Essa dupla inscrição faz com que os esforços pelo estabelecimento de um programa cultural fundado numa retomada de um conjunto de elementos não contaminados pela experiência colonial, e que foi considerado um resgate das tradições, apesar de ter sido um importante fator de mobilização política durante a luta anti-colonial, configurou-se como um projeto inalcançável o que obrigou a uma releitura dos binarismos culturais.

Tomás Tadeu Silva procura analisar os espaços de relações e as disputas representados no pós-colonial.

A teoria pós-colonial evita formas de análise que concebam o processo de dominação cultural como uma via de mão única. A crítica pós-colonial enfatiza, ao invés disso, conceitos como hibridismo, tradução, mestiçagem, que permitem conceber as culturas dos espaços coloniais ou pós-coloniais como resultado de uma complexa relação de poder em que tanto a cultura dominante quanto a dominada se vêem profundamente modificadas. (SILVA, 2000: 129)

Entendidas como hibridismo, tradução, mestiçagem, as relações culturais presentes nas ex-colônias passam a ser relidas não apenas como dominação verticalizada entre colonizadores e colonizados, mas também em suas “ligações transversais ou que cruzam as fronteiras do Estado-nação e os inter-relacionamentos global/local que não podem ser inferidos nos moldes de um Estado-nação.” (HALL, 2006: 107) A cultura passa a representar um dos muitos espaços de confronto de poder entre as forças sociais das ex- colônias.
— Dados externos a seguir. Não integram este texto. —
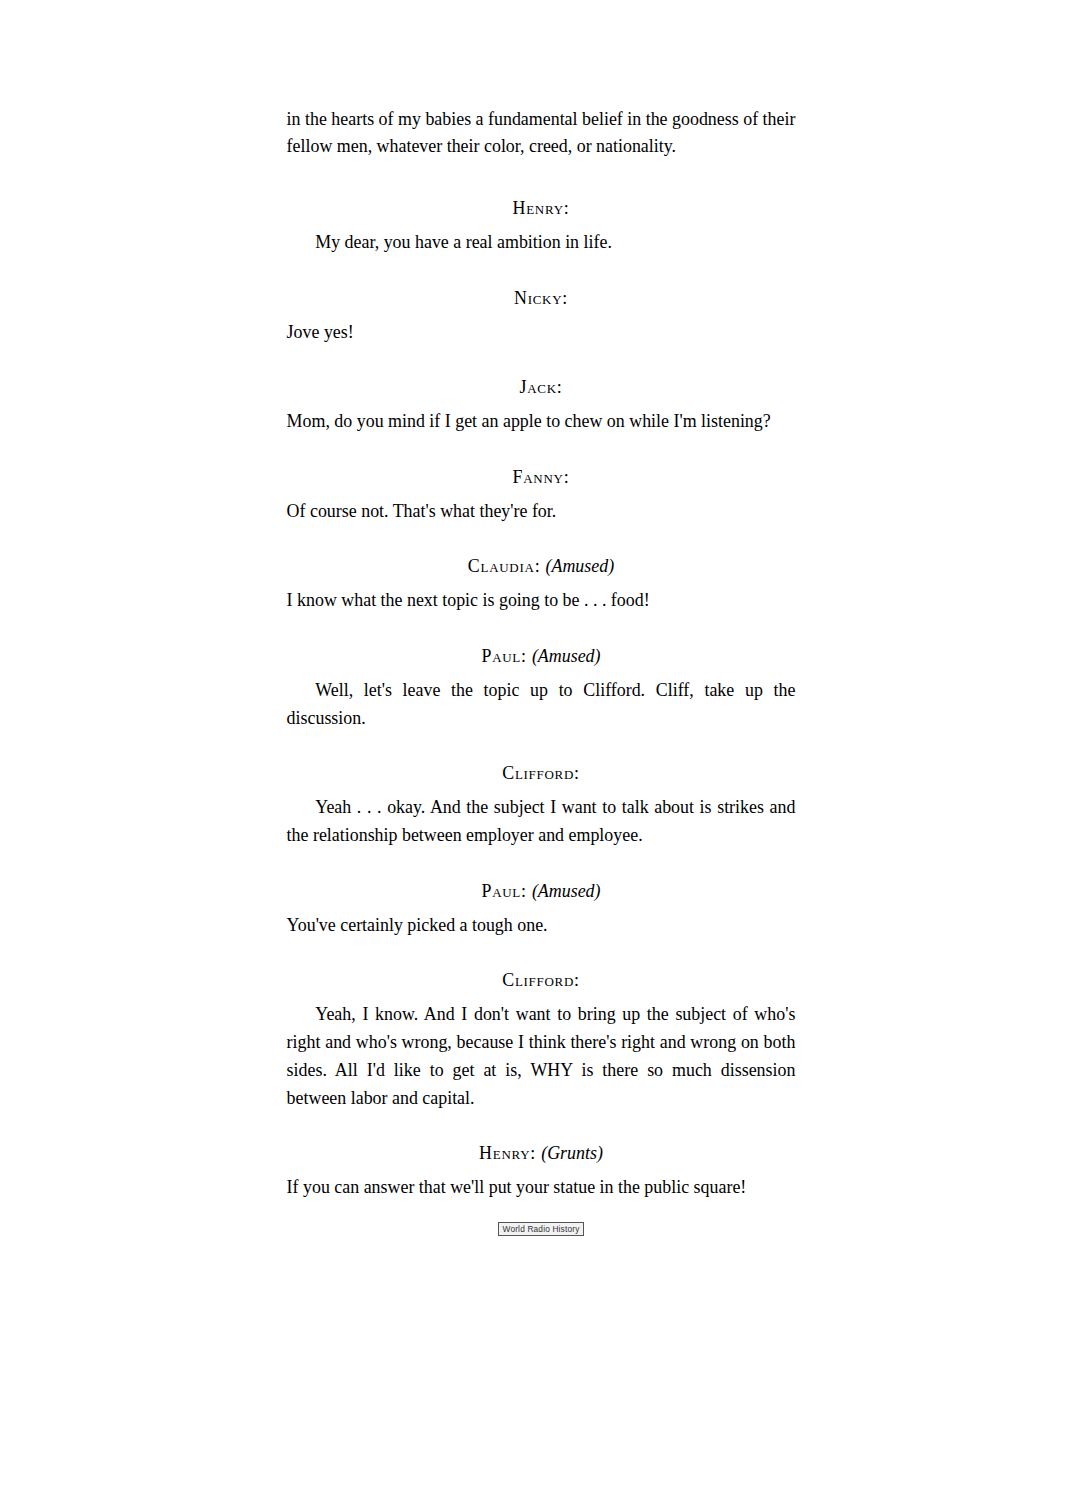in the hearts of my babies a fundamental belief in the goodness of their fellow men, whatever their color, creed, or nationality.
Henry:
My dear, you have a real ambition in life.
Nicky:
Jove yes!
Jack:
Mom, do you mind if I get an apple to chew on while I'm listening?
Fanny:
Of course not. That's what they're for.
Claudia: (Amused)
I know what the next topic is going to be . . . food!
Paul: (Amused)
Well, let's leave the topic up to Clifford. Cliff, take up the discussion.
Clifford:
Yeah . . . okay. And the subject I want to talk about is strikes and the relationship between employer and employee.
Paul: (Amused)
You've certainly picked a tough one.
Clifford:
Yeah, I know. And I don't want to bring up the subject of who's right and who's wrong, because I think there's right and wrong on both sides. All I'd like to get at is, WHY is there so much dissension between labor and capital.
Henry: (Grunts)
If you can answer that we'll put your statue in the public square!
World Radio History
A compreensão dessa abordagem desenvolvida por Hall quanto ao momento pós- colonial pode ser iluminada por suas reflexões relacionadas às lutas políticas nas formações sociais. Partindo de uma leitura de Gramsci e de seu conceito de hegemonia, Hall considera que em uma disputa o que se busca não é a vitória absoluta de um lado sobre o outro, nem a total incorporação de um conjunto de forças em outro e, ainda, que no

confronto político, as forças sociais suplantadas não desaparecem do terreno da luta. (2006: 291) Assim, pode-se compreender que os projetos e políticas culturais adotados representam o momento de hegemonia, uma articulação temporária das forças sociais.

A mesma dinâmica na análise das disputas entre forças políticas será desenvolvida em relação às posições culturais, partindo do conceito de hibridismo ou transculturalismo pelos quais a análise da identidade cultural ou das relações culturais recusa-se a considerar oposições rígidas entre o Eu e o Outro, ou entre o colonizado e o colonizador, numa concepção binária da diferença. As relações culturais, assim como a identificação dos indivíduos, constituem processos de interação e contínuas traduções culturais e reapropriações dos sentidos. (HALL, 2006: 33)

O conceito de pós-colonialismo favorece a análise dessas forças em movimento, o que possibilitaria a “proliferação de histórias e temporalidades”, introduzindo a diferença nas grandes narrativas generalizadoras do pós-iluminismo eurocêntrico (HALL, 2006: 104). Assim, as lutas de libertação constituíram uma contra-narrativa às grandes narrativas da constituição dos impérios coloniais, entre eles o Império Lusitano, enquanto que os acontecimentos das décadas recentes do pós-independência já possibilitaram o surgimento de novas contra-narrativas.

Ao abrigo desse conceito pós-colonial busca-se a releitura do aspecto político- cultural de um tempo marcado pela crise dos Estados “pós-independência” e, conforme Hall, pela luta inconclusa pela “descolonização”, onde se renovam os conflitos entre grupos dominantes e subalternos. (2006: 99) A presença de uma força política como a RENAMO, reivindicando a representação das autoridades tradicionais ao mesmo tempo em que recebe apoios da África do Sul e de outros interesses Ocidentais, é o exemplo mais determinante dessa luta inconclusa pela descolonização e da permanência de forças políticas que se apresentam como outra possibilidade, outra forma de independência e de constituição do Estado Nacional. A guerra civil irá propiciar o realinhamento de grupos sociais que projetavam outro tipo de independência e de composição do Estado e que vão buscar rearticular apoios sociais disputando o comando com a FRELIMO.